LES MORTS NE MEURENT JAMAIS
La rencontre avec un écrivain se fait parfois par des chemins détournés. C’est ma passion adolescente (et immortelle) pour Gérard Philipe qui m’avait naturellement conduit, à l’automne 2019, à la lecture du « Dernier hiver du Cid ». La voix radiophonique tant admirée de Jérôme Garcin entrait alors dans ma bibliothèque et un immense auteur s’installait dans ma vie. Alors, quand « Mes fragiles », son dernier livre, débarqua en librairies au mois de janvier, une précipitation allègre et nerveuse s’empara de mes doigts et de mes yeux (lunettes de cinquantenaire comprises). La lecture fut intense et ininterrompue. Quasi cérémoniale. Et accompagnée par l’écoute des « Leçons de ténèbres » de François Couperin, évoquées par l’auteur dans les premières pages. Les morts conjuguées de la mère et du frère de Jérôme Garcin, la révélation d’une terrifiante anomalie chromosomique dont il est le porteur, le X fragile, sont la base de ce récit d’une force non pas surhumaine comme le veut la formule mais d’une force humaine, tout simplement, merveilleusement humaine. Parce que c’est bien l’humanité qui se dégage de ce livre, comme dans toute l’œuvre de Garcin. Cette humanité faite de fragiles et de fragilités.
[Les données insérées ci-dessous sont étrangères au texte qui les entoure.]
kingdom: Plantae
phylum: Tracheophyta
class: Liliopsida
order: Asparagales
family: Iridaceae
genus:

La tristesse, la noirceur, le désespoir auraient dû logiquement investir
les phrases de l’auteur, borner les paragraphes et les chapitres. Mais non.
Même si des larmes surprennent parfois le lecteur, la lumière de la vie éclaire
chaque page. La foi chrétienne de la mère, le talent de peintre du frère, entre
autres raisons de ne pas céder au néant de l’abattement et du renoncement, sont
des lègues que Jérôme Garcin raconte avec une grande pureté d’écriture. L’économie
des mots n’est pas de la radinerie mais du respect pour la langue et pour les
émotions qu’elle transmet. Ne jamais en faire trop, telle semble être la ligne
de conduite de celui qui n’écrit qu’à la campagne et avec la maîtrise et l’honnêteté
que réclament les chevaux qu’il monte inlassablement. On referme « Mes fragiles »
en pensant à ses propres morts. Ceux qui, comme le fait comprendre Jérôme Garcin,
ne meurent jamais.
« Mes fragiles »
de Jérôme Garcin. Éditions Gallimard. 14 Euros.